Ist der Zeekr 7GT als Kombi ein eher europäisch geprägtes Fahrzeug?

Der Kombi hatte früher eine Hochphase und war meist eine Ableitung der Limousine. In den besten Zeiten lag der Anteil bei bis zu 80 Prozent. Heute bieten SUVs jedoch mehr Platz und eine bessere Übersicht durch die höhere Sitzposition. Dennoch bleibt der Kombi insbesondere in urbanen Räumen relevant – auch für kleinere Familien.

Die chinesischen Chefs gelten als sehr entscheidungsfreudig. Ist das der sogenannte „China-Speed“?

Ja, genau das macht den „China-Speed“ aus. Entscheidungen werden sehr schnell getroffen – und anschließend ebenso schnell umgesetzt.

Eine häufige Kritik an chinesischem Autodesign lautet, dass es an Wiedererkennungswert fehlt. Zeekr scheint mit Elementen wie der schwarzen Leiste in der Front eine eigene Formensprache zu entwickeln. Bleibt es dabei beim 7X und 7GT?

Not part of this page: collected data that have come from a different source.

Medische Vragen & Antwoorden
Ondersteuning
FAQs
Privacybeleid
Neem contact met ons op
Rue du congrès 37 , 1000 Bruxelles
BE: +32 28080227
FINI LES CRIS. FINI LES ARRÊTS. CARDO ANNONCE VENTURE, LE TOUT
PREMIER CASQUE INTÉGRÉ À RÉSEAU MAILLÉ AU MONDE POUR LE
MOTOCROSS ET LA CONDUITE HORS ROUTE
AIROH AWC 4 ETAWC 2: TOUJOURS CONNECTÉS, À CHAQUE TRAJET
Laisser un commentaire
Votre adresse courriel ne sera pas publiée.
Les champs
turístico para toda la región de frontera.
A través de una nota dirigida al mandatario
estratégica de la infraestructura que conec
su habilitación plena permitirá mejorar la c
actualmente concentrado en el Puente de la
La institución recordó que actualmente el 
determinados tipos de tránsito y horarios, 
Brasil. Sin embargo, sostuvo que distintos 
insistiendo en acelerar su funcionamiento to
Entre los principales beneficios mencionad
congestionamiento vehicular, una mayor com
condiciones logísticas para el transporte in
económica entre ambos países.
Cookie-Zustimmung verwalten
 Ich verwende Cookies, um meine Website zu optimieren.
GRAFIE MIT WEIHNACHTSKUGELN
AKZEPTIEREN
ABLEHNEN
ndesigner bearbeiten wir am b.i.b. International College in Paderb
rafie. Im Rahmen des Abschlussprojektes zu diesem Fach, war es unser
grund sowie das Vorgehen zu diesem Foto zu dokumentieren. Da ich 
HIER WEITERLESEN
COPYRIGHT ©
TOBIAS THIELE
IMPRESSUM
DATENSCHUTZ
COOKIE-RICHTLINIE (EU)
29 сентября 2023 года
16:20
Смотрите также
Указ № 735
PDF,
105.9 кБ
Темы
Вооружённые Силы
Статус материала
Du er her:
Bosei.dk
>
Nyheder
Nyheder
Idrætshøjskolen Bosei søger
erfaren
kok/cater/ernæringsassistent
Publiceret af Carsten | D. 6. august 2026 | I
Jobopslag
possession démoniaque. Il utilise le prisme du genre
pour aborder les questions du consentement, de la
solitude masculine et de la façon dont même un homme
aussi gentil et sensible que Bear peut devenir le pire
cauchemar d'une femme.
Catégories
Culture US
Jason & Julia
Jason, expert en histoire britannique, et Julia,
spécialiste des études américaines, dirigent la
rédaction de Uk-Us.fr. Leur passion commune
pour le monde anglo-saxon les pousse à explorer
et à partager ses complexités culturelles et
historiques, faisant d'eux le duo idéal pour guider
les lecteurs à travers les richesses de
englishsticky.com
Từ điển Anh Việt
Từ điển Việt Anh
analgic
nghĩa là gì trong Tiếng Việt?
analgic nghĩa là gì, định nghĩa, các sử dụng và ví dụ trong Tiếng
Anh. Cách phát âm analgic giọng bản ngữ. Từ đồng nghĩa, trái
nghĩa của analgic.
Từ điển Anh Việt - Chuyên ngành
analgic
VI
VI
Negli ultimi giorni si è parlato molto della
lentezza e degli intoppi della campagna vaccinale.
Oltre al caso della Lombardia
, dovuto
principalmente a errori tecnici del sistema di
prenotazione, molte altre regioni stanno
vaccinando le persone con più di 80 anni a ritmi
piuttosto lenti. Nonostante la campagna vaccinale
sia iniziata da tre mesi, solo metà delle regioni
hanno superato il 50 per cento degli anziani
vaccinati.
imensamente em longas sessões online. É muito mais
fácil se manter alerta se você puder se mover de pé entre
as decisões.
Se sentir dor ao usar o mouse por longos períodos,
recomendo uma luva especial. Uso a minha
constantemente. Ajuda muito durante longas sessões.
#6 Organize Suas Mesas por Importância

Wir haben begonnen, sogenannte Familiencluster zu bilden. Die 7er-Serie ist als solche klar erkennbar, und auch die 9x- und 8x-Modelle werden eine eigene Identität haben – etwa durch einen Kühlergrill. Dabei werden wir die Modelle nicht in ein einheitliches Design pressen. Dennoch wird immer erkennbar sein, dass es sich um ein Fahrzeug von Zeekr handelt.

Zur Person

Stefan Sielaff ist Vice President Global Design bei Zeekr und verantwortet die weltweite Designstrategie der Marke innerhalb des Geely-Konzerns. Der gebürtige Münchner studierte Fahrzeugdesign am Royal College of Art in London sowie an der Hochschule für angewandte Wissenschaften in München. Seine Karriere begann Sielaff im Volkswagen-Konzern, wo er verschiedene Designpositionen bei Audi innehatte. Später wechselte er zu Mercedes-Benz, bevor er als Designchef zu Bentley ging und dort maßgeblich die Formensprache der Marke prägte. Vor seinem Wechsel zu Zeekr war Sielaff unter anderem für die Designsprache von Luxus- und Premiumfahrzeugen verantwortlich. Heute bringt er seine europäische Design-DNA in die Entwicklung einer global ausgerichteten Elektroautomarke ein – mit dem Ziel, chinesische Technologie mit europäischem Designanspruch zu verbinden.